Art. 953. A indenização por injúria, difamação ou calúnia consistirá na reparação do dano que delas resulte ao ofendido.
Parágrafo único. Se o ofendido não puder provar prejuízo material, caberá ao juiz fixar, eqüitativamente, o valor da indenização, na conformidade das circunstâncias
do caso.
Importante salientar que a valoração de um juiz tem infinitas vantagens sobre a previsão de uma lei genérica. Somente o magistrado com prudência e bom senso pode avaliar o caso concreto, levando em consideração as condições do autor e réu, bem como a potencialidade da ofensa, sua permanência e seus reflexos.

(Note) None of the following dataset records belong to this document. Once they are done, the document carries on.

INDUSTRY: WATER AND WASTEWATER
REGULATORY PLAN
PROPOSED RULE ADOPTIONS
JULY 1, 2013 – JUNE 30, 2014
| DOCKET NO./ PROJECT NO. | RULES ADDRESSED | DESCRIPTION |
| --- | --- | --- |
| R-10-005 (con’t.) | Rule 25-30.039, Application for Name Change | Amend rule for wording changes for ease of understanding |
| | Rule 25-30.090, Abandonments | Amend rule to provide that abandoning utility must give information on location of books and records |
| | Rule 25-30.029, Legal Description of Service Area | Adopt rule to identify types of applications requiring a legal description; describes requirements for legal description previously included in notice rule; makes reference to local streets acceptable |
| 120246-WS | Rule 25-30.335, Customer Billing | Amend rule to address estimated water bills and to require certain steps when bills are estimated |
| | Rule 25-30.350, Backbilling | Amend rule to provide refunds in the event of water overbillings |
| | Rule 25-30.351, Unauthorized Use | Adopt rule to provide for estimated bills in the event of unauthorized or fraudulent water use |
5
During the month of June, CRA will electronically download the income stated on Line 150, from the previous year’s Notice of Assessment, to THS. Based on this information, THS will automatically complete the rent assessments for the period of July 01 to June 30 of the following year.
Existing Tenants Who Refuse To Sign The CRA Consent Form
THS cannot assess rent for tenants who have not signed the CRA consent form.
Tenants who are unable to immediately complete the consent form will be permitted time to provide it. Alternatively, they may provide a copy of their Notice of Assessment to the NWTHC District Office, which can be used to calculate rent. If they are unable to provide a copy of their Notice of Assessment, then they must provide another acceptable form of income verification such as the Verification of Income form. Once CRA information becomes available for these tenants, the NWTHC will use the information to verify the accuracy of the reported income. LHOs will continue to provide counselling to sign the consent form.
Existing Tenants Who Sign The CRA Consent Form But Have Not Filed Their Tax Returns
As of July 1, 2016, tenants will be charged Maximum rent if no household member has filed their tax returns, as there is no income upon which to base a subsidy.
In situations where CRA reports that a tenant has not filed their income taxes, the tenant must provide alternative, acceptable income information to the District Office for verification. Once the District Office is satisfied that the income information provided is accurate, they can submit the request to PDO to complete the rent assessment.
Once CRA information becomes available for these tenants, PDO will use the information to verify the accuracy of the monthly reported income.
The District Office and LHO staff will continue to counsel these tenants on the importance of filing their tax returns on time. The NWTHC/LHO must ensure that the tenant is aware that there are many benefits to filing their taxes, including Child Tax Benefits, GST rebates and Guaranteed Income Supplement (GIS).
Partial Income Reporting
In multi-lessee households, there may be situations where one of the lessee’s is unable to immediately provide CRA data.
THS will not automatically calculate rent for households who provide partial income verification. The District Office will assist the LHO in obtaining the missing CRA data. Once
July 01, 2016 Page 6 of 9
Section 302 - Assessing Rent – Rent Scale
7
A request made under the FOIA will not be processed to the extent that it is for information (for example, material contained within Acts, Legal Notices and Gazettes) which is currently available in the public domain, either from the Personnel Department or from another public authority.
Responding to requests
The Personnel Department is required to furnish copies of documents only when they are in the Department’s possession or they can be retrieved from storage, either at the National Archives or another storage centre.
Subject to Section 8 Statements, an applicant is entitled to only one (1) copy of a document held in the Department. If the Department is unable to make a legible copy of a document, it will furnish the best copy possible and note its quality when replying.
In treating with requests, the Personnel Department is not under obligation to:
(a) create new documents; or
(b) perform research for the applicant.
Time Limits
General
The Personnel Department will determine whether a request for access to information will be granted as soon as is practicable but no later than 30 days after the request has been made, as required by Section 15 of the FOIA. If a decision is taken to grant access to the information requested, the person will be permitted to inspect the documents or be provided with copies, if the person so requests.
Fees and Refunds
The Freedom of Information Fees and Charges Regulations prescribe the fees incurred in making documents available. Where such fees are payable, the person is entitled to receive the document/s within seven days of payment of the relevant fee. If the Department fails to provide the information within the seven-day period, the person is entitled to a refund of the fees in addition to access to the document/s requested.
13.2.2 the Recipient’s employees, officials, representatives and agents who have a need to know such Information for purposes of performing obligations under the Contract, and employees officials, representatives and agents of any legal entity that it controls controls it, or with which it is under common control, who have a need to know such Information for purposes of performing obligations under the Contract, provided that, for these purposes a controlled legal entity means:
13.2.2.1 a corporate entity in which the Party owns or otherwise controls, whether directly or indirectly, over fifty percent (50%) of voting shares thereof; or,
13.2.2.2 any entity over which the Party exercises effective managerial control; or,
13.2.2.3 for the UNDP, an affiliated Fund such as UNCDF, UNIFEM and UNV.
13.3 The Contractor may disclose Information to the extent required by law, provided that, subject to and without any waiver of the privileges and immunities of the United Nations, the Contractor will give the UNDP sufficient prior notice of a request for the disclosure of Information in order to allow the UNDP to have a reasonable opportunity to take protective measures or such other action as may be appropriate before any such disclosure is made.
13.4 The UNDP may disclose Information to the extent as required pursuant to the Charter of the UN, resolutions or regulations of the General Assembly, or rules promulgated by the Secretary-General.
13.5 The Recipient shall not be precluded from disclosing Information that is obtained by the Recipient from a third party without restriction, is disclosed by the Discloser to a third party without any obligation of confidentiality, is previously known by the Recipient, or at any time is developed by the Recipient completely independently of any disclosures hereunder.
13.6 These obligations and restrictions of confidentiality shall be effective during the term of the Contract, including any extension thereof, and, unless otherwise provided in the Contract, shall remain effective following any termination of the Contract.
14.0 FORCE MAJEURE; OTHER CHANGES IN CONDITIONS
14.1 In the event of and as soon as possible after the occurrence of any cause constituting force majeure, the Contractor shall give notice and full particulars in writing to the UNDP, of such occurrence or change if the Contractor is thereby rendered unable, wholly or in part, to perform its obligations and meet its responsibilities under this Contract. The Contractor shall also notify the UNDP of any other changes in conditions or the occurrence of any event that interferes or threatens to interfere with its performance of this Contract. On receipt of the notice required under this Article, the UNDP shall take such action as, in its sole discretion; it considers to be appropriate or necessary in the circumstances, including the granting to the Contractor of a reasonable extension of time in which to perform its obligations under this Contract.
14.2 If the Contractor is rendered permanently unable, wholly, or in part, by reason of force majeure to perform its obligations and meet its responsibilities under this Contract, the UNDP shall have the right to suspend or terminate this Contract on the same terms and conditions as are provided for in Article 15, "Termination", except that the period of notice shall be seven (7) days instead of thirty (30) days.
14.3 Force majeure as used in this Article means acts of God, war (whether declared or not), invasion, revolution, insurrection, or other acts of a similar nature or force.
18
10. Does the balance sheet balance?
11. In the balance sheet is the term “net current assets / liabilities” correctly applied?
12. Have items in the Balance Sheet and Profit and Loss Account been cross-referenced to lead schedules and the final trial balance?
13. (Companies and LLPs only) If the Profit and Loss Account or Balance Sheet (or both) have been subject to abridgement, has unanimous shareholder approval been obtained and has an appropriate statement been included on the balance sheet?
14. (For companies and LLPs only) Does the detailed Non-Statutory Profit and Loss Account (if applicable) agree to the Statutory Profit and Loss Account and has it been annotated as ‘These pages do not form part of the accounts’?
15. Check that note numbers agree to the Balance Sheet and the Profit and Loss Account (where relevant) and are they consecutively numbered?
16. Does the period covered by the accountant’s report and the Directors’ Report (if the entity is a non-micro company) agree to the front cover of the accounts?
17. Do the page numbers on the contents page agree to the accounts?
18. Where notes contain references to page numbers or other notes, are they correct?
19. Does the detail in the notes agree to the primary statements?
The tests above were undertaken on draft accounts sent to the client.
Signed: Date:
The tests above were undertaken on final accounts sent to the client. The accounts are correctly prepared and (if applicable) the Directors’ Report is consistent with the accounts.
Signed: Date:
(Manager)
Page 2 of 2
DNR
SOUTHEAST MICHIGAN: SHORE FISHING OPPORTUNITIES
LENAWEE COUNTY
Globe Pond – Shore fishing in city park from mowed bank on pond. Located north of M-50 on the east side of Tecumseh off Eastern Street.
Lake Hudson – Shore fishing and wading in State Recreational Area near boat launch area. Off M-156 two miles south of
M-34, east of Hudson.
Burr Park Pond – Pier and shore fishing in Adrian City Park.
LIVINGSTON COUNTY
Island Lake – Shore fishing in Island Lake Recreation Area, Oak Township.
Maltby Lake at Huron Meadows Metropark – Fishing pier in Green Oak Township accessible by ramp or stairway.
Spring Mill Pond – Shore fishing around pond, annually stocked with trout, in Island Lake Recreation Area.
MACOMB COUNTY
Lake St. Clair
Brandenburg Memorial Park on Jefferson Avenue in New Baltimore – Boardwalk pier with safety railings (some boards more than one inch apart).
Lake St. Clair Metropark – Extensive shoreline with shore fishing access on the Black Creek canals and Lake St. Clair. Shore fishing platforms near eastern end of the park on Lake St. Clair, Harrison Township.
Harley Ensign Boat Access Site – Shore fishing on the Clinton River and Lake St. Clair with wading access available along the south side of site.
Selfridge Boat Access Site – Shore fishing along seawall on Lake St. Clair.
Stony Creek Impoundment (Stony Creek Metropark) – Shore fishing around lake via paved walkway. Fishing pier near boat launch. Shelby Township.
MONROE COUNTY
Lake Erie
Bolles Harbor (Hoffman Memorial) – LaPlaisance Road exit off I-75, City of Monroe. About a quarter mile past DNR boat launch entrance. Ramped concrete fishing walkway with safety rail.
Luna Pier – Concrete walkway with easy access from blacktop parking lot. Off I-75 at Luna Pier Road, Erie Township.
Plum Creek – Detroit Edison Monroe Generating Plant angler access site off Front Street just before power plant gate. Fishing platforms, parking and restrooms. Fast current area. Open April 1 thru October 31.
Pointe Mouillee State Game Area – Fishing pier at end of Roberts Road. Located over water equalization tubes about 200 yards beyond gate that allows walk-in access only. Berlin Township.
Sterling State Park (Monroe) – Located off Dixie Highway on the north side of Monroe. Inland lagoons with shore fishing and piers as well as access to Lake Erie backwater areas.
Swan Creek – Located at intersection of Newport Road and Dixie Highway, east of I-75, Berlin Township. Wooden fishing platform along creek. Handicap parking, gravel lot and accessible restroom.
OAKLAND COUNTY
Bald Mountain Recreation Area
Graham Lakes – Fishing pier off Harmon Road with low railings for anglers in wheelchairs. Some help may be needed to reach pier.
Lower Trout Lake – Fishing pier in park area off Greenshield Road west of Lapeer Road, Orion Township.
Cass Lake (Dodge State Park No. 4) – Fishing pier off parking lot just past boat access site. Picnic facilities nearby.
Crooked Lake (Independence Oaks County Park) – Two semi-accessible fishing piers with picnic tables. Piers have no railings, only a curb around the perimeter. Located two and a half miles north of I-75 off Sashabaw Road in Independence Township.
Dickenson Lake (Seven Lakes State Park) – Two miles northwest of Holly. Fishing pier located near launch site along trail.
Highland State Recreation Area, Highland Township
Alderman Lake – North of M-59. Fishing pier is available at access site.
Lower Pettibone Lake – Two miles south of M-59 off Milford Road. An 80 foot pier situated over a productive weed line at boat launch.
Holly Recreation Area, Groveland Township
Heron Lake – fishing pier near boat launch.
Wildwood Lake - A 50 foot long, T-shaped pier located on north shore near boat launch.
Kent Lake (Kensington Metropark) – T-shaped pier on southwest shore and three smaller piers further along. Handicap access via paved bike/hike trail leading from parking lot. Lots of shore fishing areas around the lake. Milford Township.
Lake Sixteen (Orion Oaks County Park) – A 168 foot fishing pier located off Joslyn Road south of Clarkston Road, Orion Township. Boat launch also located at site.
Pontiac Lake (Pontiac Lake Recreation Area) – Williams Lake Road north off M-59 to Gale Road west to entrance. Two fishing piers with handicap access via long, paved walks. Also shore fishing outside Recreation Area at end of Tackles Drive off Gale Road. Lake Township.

Corrobora Yussef Said Cahali:
[...] o juiz, por dever de ofício, está investido da atividade judicante e se presume esteja dotado de bom senso, experiência e moderação que o habilitam a desvencilhar-se daquelas dificuldades (a de identificar na dor a existência do dano moral para a procedência da ação e a fixação do quantum da condenação} [...][86]
Há ainda quem defenda um sistema de rigidez condicionada, em que o livre arbítrio do juiz seja contido por uma faixa mínima e máxima de determinado índice financeiro, a exemplo o salário mínimo, como destaca Antônio Montenegro afirmando que “na verdade, entregar-se ao puro arbítrio do julgador a estimativa do dano moral significa deixar ao sabor das magnitudes ou mesquinharias, de que nem todos estão imunes, matéria das mais delicadas no direito” [87] . Dessa forma seriam evitados abusos, especulações e enriquecimentos injustificados.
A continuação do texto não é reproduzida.